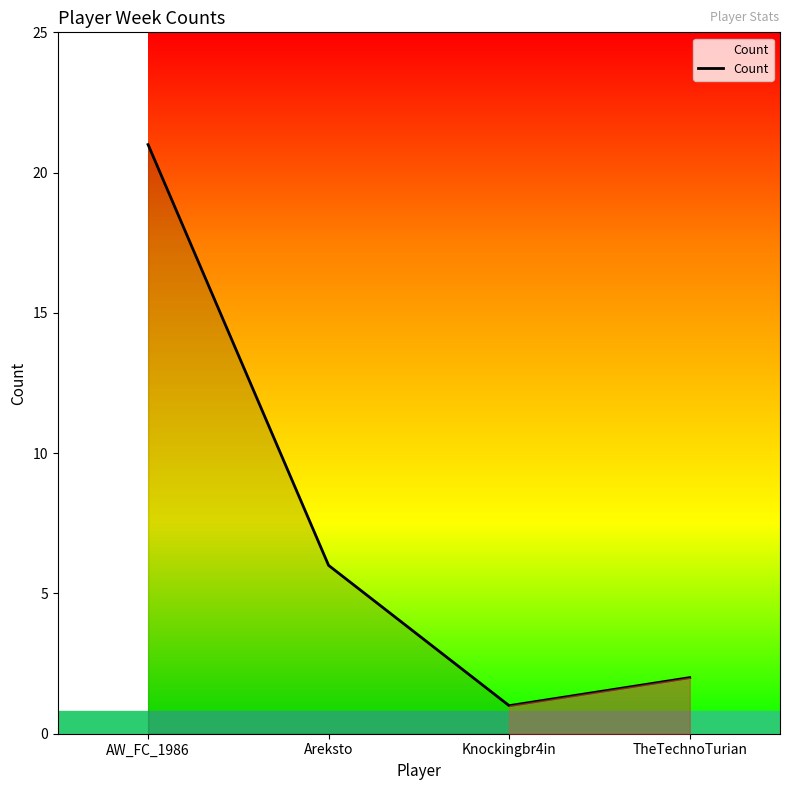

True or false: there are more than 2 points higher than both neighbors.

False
* * *
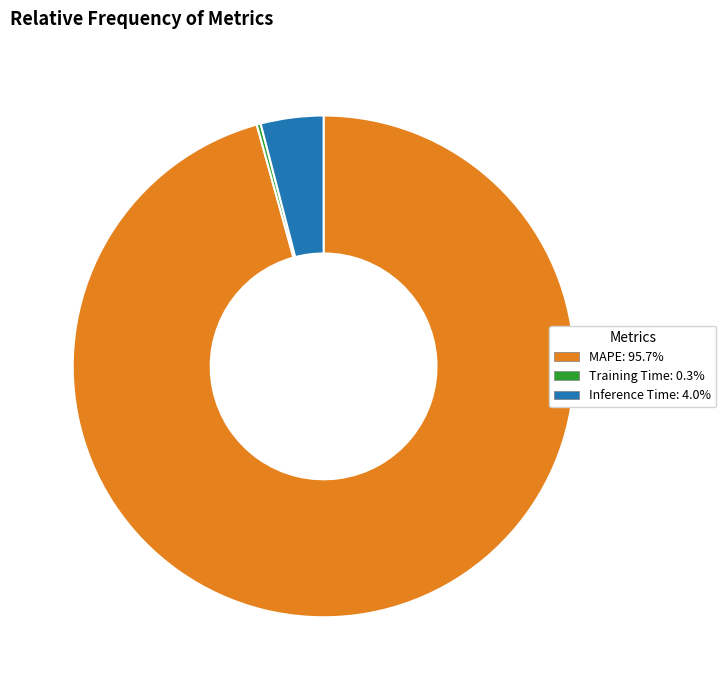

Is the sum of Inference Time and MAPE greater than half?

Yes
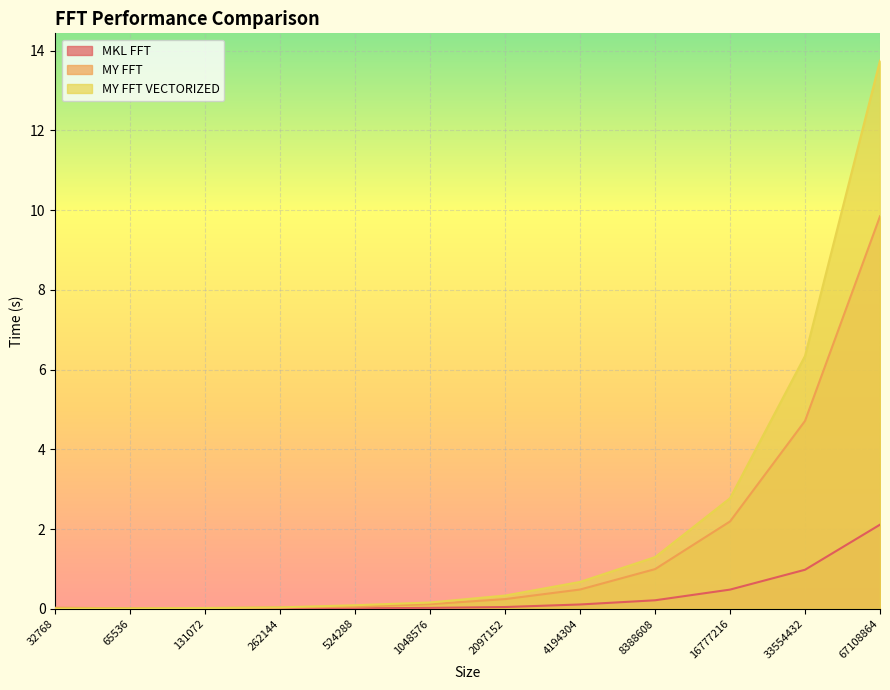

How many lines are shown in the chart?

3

Your assignment:
Locate every line in the material above that contains the string "than", with case counting, and copy each of those lines in full.

Task solution:
True or false: there are more than 2 points higher than both neighbors.
Is the sum of Inference Time and MAPE greater than half?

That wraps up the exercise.